Germany could pocket billions of euros in extra tax revenues in coming years, updated estimates on Thursday showed, giving the next government extra fiscal headroom to pay for green investments.
“With succesful financial management we have created room to play with for the next government,” Finance Minister Olaf Scholz told journalists at a press conference.
Scholz, who is likely to succeed Angela Merkel as chancellor after his party, the Social Democrats, won a general election in September, said the new estimates from the finance ministry were “pleasing”.
Through 2025, all levels of government are forecast to collect an additional 179 billion euros ($205 billion) compared with the previous estimate in May.

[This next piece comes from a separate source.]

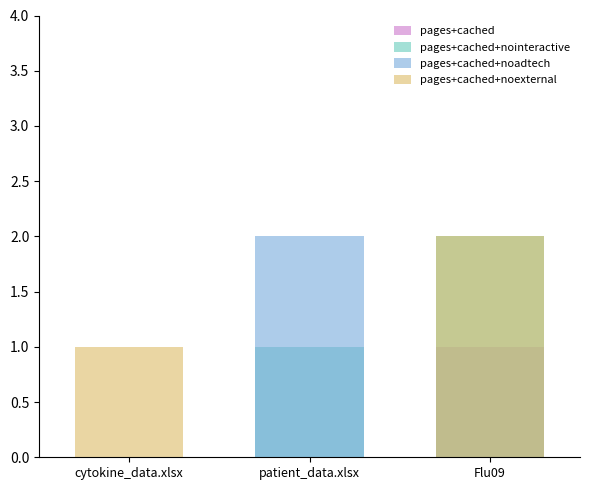

What is the difference between the maximum and minimum values in the pages+cached+noadtech series?

2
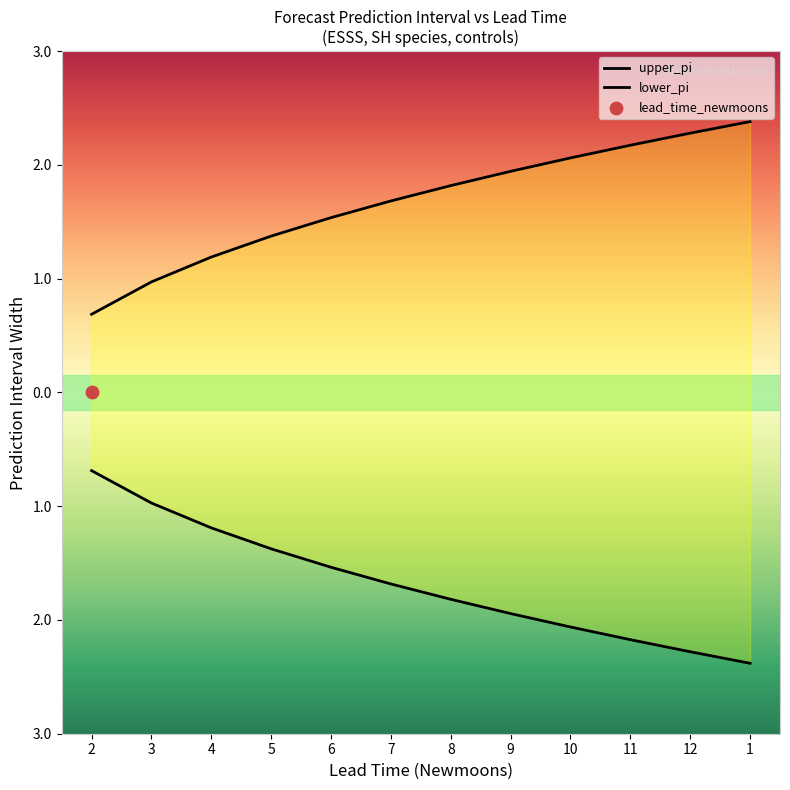

Is the value of upper_pi at 9 greater than the value of lower_pi at 5?

Yes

The large difference was attributable to better than expected “macroeconomic figures and good tax returns in 2021”, the finance ministry said in a statement, as Europe’s top economy rebounds from the pandemic shock.
The federal German government will see about 60 billion euros more in revenues between 2022 and 2025 than previously estimated.
Scholz’s party is in intense negotiations with the Greens and the liberal FDP to form the next coalition government, with the question of how to finance green investments at the centre of the debate.
In a preliminary agreement, the parties agreed they would not touch Germany’s constitutional “debt brake”, which limits deficits to 0.35 percent of GDP, and would not raise new taxes.
The brake has been suspended temporarily while Germany tackles the coronavirus pandemic, but is expected to come back into force in 2023.
The parties have agreed on the need for massive investments to support the transition of the German economy to net zero, but have yet to give an exact sum or lay out how the investments will be financed.